What you have to know about the initiator of this website is on the home page.
In case you want to know more: in Dutch I published quite a long autobiographical text in a book titled “Bezorgde Vaders” [Concerned Fathers; I was one of six there]. It was one of the very few books I published when I was a publisher. It can be found at my Academia account.
Quite a telling anecdotal story about the younger me I published there too. I reproduce it here.
The self-portrait is one of only two drawings from before 1982 I made and kept. The funny thing about it is that I drew myself with glasses when I didn’t start wearing them until five years later.
The Parable of Foolish Freddy and the Real Islamophobes
This parable is based on something that really happened in my younger years. I was ten years old.
Islam did not exist yet, let alone the teachings of Mohammed!
Actually this phenomenon of course did exist elsewhere in the world but not for us Dutch children, all of whom were born in the Netherlands, like our parents and most of our grand-grandparents.
It wasn’t until a year or two after this experience, I guess, that I first heard that lyric about the size of Allah’s genitals. Maybe you know it too. Or a variant on it. “He’s big, he’s mighty, his d**k is six feet long” (it rhymes in Dutch if you use European measures of length). I don’t think it’s a coincidence that in later variants that thing got even longer.
My family moved to this Van Haarenlaan in Schiedam one or two years before the incident.The brand new flat had a real bathroom, running hot water and the kitchen in the winter had this built-in “refrigerator”: a cupboard with an intentionally not insulated backside. That side bordered on the balcony and on that side the hardboard plate with holes was provided with a surface that reflected sunlight. Superior find. It was also very handy that the coal storage was on the ground floor instead of in the attic, as in the upstairs apartment where we came from.
Every now and then a seriously retarded young man walked down our street: the neighborhood children called him Foolish Freddy*.
He often had a real transistor radio with him, which he carried on his shoulder. He listened to music like that. Ghetto blasters were introduced much later. This was actually a kind of civilized precursor of those. Freddy did not cause any inconvenience and Freddy did not hurt a fly in any other way, but we were a bit afraid of him.
Of course we were.
He was very different. Not mentally, but physically certainly a man, although of course we did not think or talk about it in those terms. I myself was, also for my age, small and slender.
One Sunday afternoon my younger sister played outside. She threw a balloon back and forth with some other children. And then Foolish Freddy caught the thing. And he made no move to return it.

My older brother was not outside and from the corner of my eye I could see my parents and one or two older sisters watching what was going to happen from behind the window on the first floor.
They had high hopes for me. Now I had to perform.
I told Freddy that it was fun to play with a balloon, but that the little girl would be sad if he took the thing with him. In a little more and in slightly different words, but that was the purport.

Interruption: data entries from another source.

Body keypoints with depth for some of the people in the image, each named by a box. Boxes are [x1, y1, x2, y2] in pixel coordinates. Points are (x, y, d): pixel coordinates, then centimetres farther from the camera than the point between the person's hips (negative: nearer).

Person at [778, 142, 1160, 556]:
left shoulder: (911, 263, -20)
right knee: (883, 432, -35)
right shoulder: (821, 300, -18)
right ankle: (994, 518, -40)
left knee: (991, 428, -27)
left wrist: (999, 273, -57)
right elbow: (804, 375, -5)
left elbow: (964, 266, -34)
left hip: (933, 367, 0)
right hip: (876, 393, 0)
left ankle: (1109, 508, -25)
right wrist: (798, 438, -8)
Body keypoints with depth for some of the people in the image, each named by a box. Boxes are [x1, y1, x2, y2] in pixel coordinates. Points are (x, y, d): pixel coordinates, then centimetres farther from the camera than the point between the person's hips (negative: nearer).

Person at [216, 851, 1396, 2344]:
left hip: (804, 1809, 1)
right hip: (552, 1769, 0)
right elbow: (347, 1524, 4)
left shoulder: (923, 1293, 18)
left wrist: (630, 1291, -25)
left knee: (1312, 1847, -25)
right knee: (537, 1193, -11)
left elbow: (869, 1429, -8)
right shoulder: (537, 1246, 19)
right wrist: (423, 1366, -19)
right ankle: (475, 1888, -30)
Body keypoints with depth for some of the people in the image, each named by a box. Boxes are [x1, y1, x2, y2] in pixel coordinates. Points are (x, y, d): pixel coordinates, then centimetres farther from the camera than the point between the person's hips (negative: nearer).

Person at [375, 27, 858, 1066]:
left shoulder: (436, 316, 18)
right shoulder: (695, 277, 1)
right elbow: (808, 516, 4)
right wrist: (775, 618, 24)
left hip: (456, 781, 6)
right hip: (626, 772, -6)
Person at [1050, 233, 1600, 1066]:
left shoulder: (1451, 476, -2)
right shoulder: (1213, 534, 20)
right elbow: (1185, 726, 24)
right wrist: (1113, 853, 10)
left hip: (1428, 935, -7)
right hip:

I remember this incident so well thanks to the praise I received afterwards.
I had done absolutely right. I had shown (a semblance of) spine and had combined it with a slimy approach.
And more importantly: I had not provoked the mentally handicapped Freddy.
The fact that I have been thinking about that incident more often lately has everything to do with the ‘do-not-provoke-them‘ card being drawn every time the mohammedan religion is criticised or mocked. A card drawn instinctively by the true islamophobes: those who are not accused of being afraid of islam, but those who really are afraid, afraid to show any form of resolve.
It is suggested that the approach that I successfully used as a ten-year-old towards Foolish Freddy, should also be used towards the followers of Muhammed.
Sure, you could call the average member of the ulema foolish or crazy too, but not mentally handicapped!
Their craziness is of a completely different nature than that of Freddy.
Unlike Freddy, these people are malicious and crafty and their madness has been acquired.
Freddy most certainly was not a fan of particular religious and/or political teachings. I don’t know if Freddy has ever done anything violent in his life. However, this is true for some of the most dedicated followers of Muhammed. A very different story is the real existence of his teachings.
One of the most embarrassing aspects of western politicians and media dealing with the teachings and followers of Muhammed is that they suggest that those teachings are new. As if this religion with strong political ambitions and growing influence does not have a long history and overwhelming impact on huge parts of the world.
As if islam is something between every individual muslim and this deity Allah. Talk about foolishness.
* I renamed him. Not so much out of privacy considerations, more because it is really hard to correctly translate the adjective ‘gekke’ when used by children.